Besorgniserregend ist laut ROG auch die Situation des Bloggers HOSSEIN RONAGHI MALEKI, der eine 17-jährige Haftstrafe verbüßt. Die Justiz wirft ihm vor, Software zur Umgehung der Internetzensur entwickelt sowie Menschenrechtswebsites und -blogs unterstützt zu haben. Obwohl Malekis Gesundheitszustand nach mehreren Nierenoperationen seit Jahren lebensbedrohlich sei, halte die iranische Justiz ihn weiterhin im Gefängnis, wo ihm angemessene medizinische Versorgung verweigert werde.

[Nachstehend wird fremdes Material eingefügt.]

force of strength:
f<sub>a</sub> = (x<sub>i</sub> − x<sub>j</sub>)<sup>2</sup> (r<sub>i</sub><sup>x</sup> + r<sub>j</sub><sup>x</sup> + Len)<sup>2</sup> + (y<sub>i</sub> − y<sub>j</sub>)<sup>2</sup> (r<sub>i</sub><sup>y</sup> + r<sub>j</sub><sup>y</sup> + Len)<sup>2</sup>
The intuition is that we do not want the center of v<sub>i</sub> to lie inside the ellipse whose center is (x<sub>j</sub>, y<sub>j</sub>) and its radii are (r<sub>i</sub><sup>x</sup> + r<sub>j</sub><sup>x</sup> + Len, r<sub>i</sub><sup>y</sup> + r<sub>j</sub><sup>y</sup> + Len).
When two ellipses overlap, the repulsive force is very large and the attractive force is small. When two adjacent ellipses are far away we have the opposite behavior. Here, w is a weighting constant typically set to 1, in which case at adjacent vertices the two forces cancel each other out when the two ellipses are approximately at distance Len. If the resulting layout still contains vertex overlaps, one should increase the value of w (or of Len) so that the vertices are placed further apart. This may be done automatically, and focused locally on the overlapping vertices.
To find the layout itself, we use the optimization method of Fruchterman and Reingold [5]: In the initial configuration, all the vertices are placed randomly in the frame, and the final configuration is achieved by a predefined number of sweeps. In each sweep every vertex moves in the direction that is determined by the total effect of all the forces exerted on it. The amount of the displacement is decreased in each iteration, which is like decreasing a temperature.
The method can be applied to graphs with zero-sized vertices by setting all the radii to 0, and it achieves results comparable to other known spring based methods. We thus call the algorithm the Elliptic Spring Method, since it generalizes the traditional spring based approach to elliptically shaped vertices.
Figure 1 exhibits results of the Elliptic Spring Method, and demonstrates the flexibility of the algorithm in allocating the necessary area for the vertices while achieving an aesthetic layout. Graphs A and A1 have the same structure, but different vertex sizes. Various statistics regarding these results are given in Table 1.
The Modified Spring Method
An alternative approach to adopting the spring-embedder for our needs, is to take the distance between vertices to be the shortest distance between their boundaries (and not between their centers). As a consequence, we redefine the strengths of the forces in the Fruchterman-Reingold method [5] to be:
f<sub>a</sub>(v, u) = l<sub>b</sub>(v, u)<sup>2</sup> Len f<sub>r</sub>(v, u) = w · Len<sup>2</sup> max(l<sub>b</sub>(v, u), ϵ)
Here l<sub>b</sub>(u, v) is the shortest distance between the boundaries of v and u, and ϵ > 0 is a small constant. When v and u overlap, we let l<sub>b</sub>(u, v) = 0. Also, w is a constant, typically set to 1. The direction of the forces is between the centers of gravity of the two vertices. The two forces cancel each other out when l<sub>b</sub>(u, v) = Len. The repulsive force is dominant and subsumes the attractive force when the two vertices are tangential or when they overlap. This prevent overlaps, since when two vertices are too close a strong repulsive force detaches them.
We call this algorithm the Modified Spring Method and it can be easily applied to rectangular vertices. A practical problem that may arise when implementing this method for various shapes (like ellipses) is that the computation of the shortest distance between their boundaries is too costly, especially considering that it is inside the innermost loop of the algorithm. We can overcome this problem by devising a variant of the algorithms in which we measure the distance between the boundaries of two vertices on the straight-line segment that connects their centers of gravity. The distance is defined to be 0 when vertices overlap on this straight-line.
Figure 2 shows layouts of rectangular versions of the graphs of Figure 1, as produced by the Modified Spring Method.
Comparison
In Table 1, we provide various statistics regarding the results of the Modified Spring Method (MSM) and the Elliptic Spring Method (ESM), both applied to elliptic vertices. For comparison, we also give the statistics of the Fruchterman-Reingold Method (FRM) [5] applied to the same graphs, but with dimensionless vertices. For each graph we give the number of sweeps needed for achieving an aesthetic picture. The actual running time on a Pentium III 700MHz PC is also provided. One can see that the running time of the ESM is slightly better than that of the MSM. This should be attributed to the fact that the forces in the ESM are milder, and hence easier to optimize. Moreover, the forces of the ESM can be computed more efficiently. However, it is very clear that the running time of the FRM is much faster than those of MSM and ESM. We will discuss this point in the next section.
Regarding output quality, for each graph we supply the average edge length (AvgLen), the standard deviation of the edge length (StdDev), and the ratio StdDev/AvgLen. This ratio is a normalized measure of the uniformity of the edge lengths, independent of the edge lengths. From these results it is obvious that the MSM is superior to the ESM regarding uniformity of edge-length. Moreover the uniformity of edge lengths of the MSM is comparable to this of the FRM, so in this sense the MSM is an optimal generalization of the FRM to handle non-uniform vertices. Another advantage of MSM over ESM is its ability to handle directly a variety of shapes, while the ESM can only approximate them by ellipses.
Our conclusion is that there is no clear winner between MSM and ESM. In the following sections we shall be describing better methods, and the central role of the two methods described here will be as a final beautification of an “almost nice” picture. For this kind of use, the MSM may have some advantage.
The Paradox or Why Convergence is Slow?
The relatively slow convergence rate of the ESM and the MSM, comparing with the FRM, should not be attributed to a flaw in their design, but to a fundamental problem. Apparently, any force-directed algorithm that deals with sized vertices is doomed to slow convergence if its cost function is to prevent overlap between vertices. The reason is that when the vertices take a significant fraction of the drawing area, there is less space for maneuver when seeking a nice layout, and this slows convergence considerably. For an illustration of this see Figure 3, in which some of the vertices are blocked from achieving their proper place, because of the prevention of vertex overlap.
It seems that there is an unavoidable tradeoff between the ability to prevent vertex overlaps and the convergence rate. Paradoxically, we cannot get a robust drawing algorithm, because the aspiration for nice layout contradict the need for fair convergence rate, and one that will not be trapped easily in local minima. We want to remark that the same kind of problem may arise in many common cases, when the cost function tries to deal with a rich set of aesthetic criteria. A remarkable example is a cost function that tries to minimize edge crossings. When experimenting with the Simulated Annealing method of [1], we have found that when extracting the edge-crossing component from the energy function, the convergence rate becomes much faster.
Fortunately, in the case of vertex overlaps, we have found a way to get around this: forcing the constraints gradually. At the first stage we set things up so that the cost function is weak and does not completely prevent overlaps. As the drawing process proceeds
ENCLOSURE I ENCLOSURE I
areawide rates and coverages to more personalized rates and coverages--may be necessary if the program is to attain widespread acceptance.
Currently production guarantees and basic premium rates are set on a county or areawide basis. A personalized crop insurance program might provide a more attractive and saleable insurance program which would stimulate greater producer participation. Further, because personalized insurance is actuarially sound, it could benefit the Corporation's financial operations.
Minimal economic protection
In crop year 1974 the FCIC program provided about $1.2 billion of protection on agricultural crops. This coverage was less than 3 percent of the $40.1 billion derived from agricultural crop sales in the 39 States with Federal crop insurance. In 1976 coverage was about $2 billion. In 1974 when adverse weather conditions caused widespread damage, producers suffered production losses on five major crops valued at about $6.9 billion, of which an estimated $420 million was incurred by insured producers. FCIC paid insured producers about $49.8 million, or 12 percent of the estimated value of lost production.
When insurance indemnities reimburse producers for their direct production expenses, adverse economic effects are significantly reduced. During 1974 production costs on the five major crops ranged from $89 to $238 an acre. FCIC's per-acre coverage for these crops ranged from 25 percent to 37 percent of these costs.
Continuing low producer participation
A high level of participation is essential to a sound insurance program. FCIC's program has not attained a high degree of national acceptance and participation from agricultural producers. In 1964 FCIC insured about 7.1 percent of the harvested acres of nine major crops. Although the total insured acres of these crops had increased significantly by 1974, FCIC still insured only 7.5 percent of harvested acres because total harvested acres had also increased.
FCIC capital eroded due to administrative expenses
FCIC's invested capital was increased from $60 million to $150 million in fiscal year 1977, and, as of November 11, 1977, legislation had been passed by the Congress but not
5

Aus Protest dagegen habe der Blogger am 26. März einen Hungerstreik begonnen.
Insgesamt sind im Iran mindestens 38 Journalisten und Blogger wegen ihrer Tätigkeit in Haft; damit gehört die Islamische Republik ROG zufolge zu den fünf Ländern mit den meisten inhaftierten Medienschaffenden weltweit. Auf der Rangliste der Pressefreiheit steht das Land auf Platz 169 von 180 Staaten. Nicht weniger als neun Institutionen seien im Widerspruch zu Artikel 24 der iranischen Verfassung mit der Zensur von Medienveröffentlichungen befasst. Seit der Wahl Hassan Rohanis zum Präsident im Jahr 2013 seien mindestens elf Zeitungen geschlossen worden.